Frequently Asked Questions
Have a question? We are here to help.
What is a Debt Consolidation Program?
A Debt Consolidation Program (DCP) is an arrangement made between your creditors and a non-profit credit counselling agency. Working with a reputable, non-profit credit counselling agency means a certified Credit Counsellor will negotiate with your creditors on your behalf to drop the interest on your unsecured debts, while also rounding up all your unsecured debts into a single, lower monthly payment. In Canada’s provinces, such as Ontario, these debt payment programs lead to faster debt relief!
Can I enter a Debt Consolidation Program with bad credit?
Yes, you can sign up for a DCP even if you have bad credit. Your credit score will not impact your ability to get debt help through a DCP. Bad credit can, however, impact your ability to get a debt consolidation loan.

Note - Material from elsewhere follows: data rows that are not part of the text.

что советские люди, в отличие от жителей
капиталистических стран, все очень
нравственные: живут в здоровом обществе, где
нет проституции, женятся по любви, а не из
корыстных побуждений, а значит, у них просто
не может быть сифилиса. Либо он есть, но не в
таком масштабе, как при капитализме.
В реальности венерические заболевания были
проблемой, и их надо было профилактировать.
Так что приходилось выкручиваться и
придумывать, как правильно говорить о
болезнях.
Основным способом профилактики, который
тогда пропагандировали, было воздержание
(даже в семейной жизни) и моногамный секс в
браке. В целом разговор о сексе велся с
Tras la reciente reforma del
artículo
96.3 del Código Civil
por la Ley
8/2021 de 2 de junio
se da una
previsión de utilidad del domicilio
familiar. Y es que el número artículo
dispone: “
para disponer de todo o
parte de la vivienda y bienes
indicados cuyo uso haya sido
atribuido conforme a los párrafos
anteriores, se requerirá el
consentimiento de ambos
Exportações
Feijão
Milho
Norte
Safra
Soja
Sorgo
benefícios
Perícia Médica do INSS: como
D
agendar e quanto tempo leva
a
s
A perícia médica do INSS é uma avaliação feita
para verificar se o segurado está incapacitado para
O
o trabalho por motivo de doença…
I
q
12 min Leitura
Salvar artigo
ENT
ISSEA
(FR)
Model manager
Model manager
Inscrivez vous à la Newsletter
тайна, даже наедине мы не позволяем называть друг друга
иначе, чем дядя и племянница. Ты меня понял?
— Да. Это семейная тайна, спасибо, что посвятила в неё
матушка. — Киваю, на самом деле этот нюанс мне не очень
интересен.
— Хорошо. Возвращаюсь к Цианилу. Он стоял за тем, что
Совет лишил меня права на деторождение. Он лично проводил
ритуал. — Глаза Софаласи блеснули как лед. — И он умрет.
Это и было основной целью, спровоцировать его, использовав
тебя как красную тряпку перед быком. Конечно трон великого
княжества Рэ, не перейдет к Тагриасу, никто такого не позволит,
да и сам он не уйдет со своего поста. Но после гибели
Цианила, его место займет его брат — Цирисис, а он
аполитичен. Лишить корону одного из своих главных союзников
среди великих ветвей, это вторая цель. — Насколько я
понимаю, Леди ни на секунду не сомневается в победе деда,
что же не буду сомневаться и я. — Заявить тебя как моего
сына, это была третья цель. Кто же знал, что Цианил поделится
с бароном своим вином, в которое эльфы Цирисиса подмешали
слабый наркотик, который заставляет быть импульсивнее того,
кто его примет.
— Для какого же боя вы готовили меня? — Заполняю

Do I have to give up my credit cards in a Debt Consolidation Program?
Will Debt Consolidation hurt my credit score?
Most people entering a DCP already have a low credit score. While a DCP could lower your credit score at first, in the long run, if you keep up with the program and make your monthly payments on time as agreed, your credit score will eventually improve.
Can you get out of a Debt Consolidation Program?
Anyone who signs up for a DCP must sign an agreement; however, it's completely voluntary and any time a client wants to leave the Program they can. Once a client has left the Program, they will have to deal with their creditors and collectors directly, and if their Counsellor negotiated interest relief and lower monthly payments, in most cases, these would no longer be an option for the client.